Wednesday, May 4, 2011

The response of Al Qaeda is in the West

The news of the decade surprised the Syrian cleric Omar Bakri Mohamed, leader for 20 years the radical better known in Europe and devoted admirer of Osama bin Laden, at his residence in Abu Samra district of Tripoli, where he resides since he escaped from Britain by his alleged links with the 7-J. The conversation with elmundo.

it occurred yesterday morning, just two hours after the world knew the death of Bin Laden, and tremor in the voice of the founder of the extremist group Al-charged Muhajirun attract potential Muslim jihadists in the most disadvantaged areas London, dissolved a few years ago, betrayed his state of shock.

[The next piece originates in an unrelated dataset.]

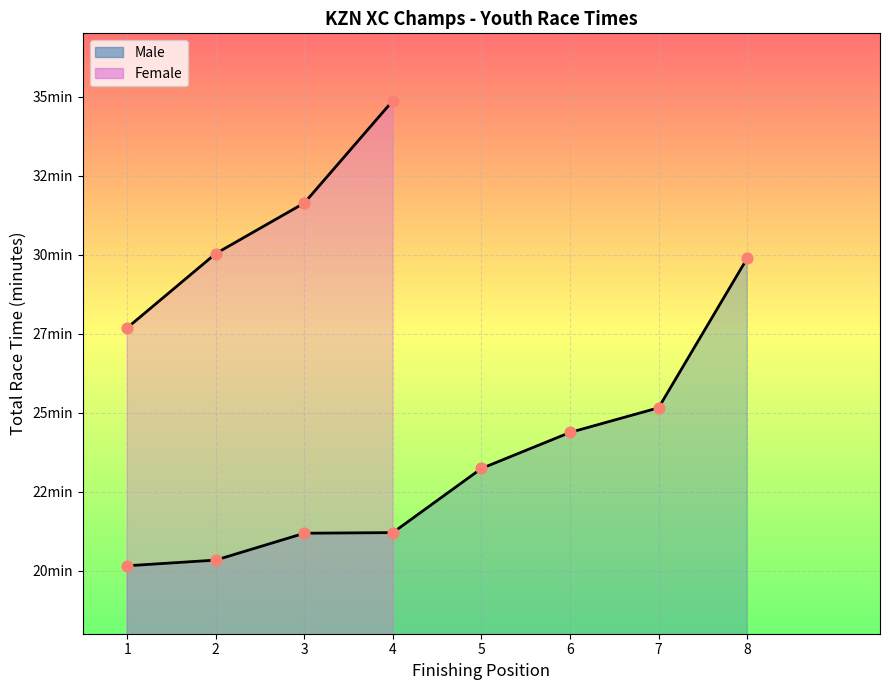

Which has a higher value, 1 or 3?

3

Bakri never hid his sympathy for Al Qaeda or of violent jihadism in response to the West. And it seems that his position was a pose: a few months ago, the Lebanese Justice sentenced him to life imprisonment for having financed and trained Al Qaeda militants. The timely intervention of Hezbollah's legal team took a turn to you: Bakri was released hours later and returned to his home in Tripoli, Sunni stronghold in northern Lebanon, from where yesterday reacted to the news with regret the death of founder Al Qaeda and announced a possible answer "to be held in the West." Q.

- How has the news of the death of Osama bin Laden? A. - It is hard news, but not the first time a leader dies and his blessed death will not stop fighting the forces of evil. Not stopped the death of the emir Doku Umarov in Chechnya, or the disappearance of Abu Musab al Zarqawi in Iraq, and that shows that the struggle will continue.

But leaders like [Barack] Obama have the right to celebrate your small victory, since Bin Laden was able to put the West in deep trouble: their actions promoted the economic crisis and the security crisis that the world suffers today. Q. - Is it going to cause a response from Al Qaeda? R.

- Al Qaeda around the world will celebrate his martyrdom and choose the place and right time to respond. Remember to always be done carefully and that the response operation will be named Bin Laden, and will be in the West, not East. But will take place in due time. Q. - How its disappearance will affect the future of the organization? R.

- Bin Laden as a phenomenon rather than a man who has created several generations of fighters. He inaugurated the first generation of leaders of Al Qaeda, but he succeeded Abu Musab al-Zarqawi and his partners in the Arab world, a third generation in Europe, a fourth appeared in the Maghreb ...

Now is the time they are acting. Of course the stronger leader, the best, was Bin Laden, but his death gives him more strength to the organization for what it meant. The raised awareness of the world's Muslims. Q. - How will ensure his death? A. - When one of us falls into an armed action, defending their beliefs, Muslims celebrate, we will not regret.

We do it with a celebration reminiscent of a wedding, the wedding of the martyr, where there is pain and sadness but also share the joy that should feel the martyr for having achieved their objective. Q. - The European Parliament president said that today we have woken up in a safer world.

R. - What? [Sigh]. I assure you that the world is now much more uncertain. Q. - What is the relationship you with Al Qaeda? A. - I am not a member of Al Qaeda because it is an honor that I deserve, I can only consider a supporter as any other Muslim oppression suffered by the West against the people.

I'm not even a fighter [said with a tone of regret in his voice] I can only consider an expert on Islamic movements and a strong supporter of any struggle against the occupation, whether Shiite or Sunni.